## Instructions to follow
Word for word, copy the line that contains "Fig. 1. Location" and each line after it in the data below. Pictures stay out of the copy.

:: Supplied data

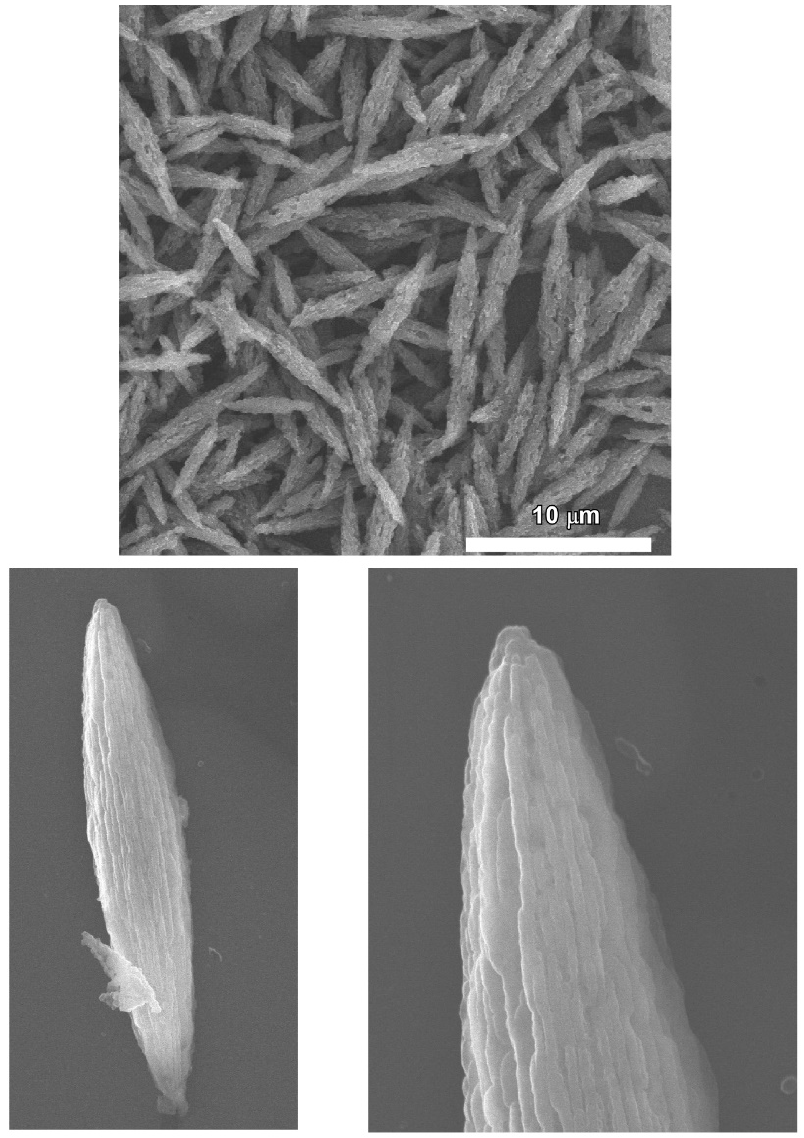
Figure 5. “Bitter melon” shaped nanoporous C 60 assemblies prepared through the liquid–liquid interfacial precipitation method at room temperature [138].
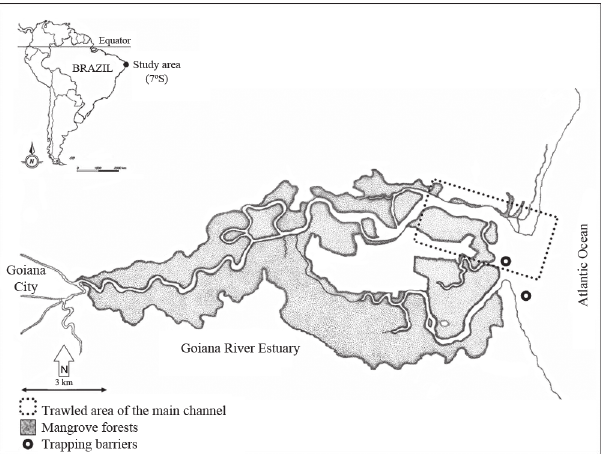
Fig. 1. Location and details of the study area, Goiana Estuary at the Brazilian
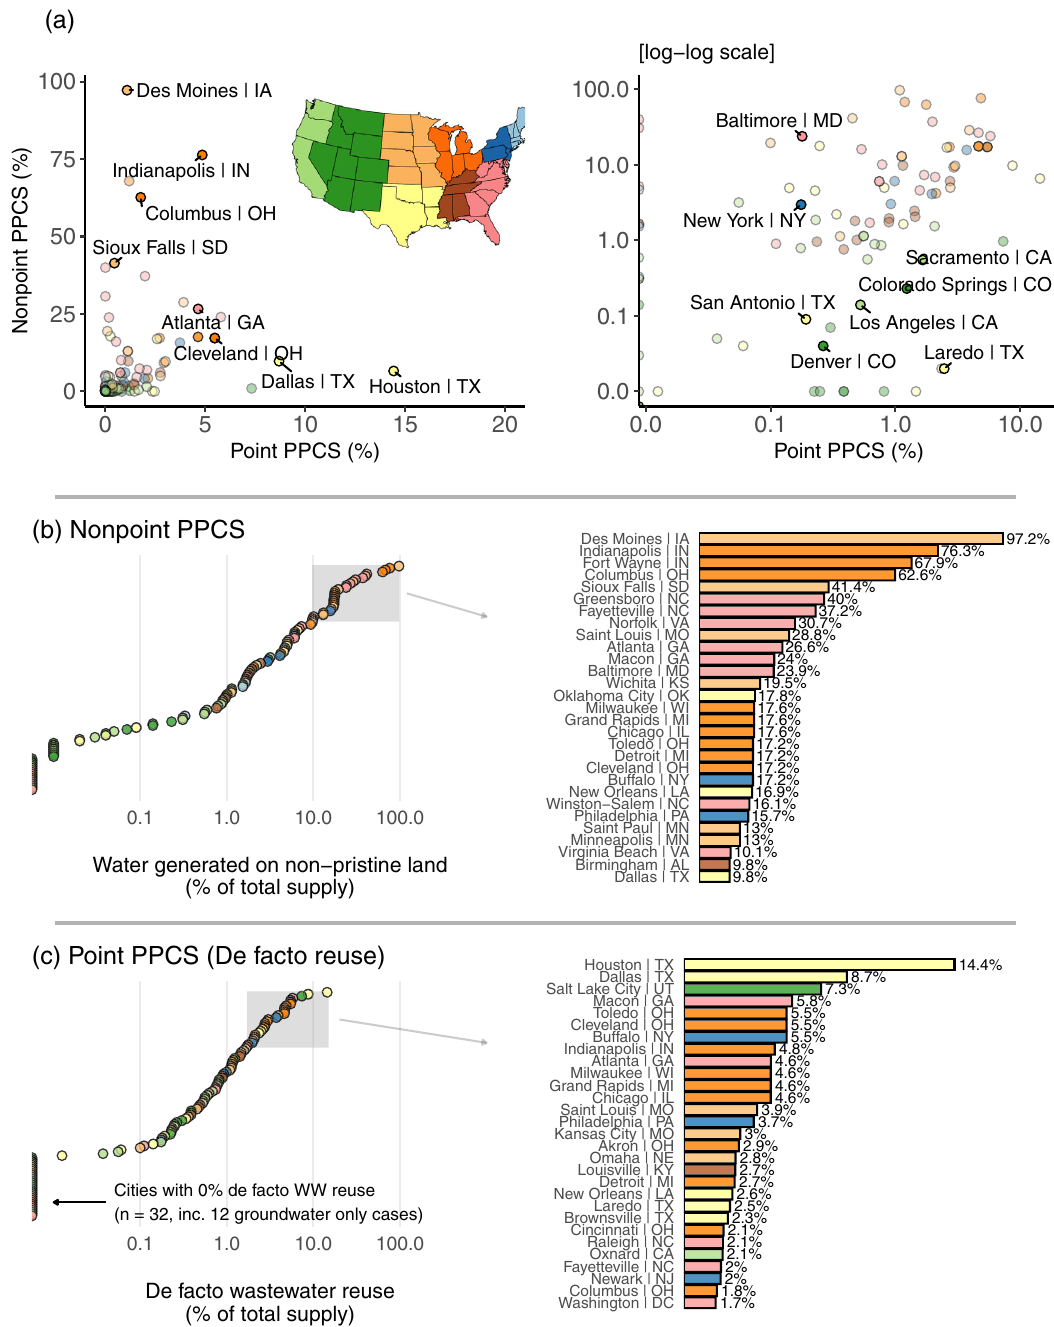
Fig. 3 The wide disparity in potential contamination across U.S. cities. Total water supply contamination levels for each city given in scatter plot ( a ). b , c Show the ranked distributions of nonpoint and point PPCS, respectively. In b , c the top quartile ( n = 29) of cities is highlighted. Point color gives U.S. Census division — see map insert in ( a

::::

## Answer to this exercise
Fig. 1. Location and details of the study area, Goiana Estuary at the Brazilian
Fig. 3 The wide disparity in potential contamination across U.S. cities. Total water supply contamination levels for each city given in scatter plot ( a ). b , c Show the ranked distributions of nonpoint and point PPCS, respectively. In b , c the top quartile ( n = 29) of cities is highlighted. Point color gives U.S. Census division — see map insert in ( a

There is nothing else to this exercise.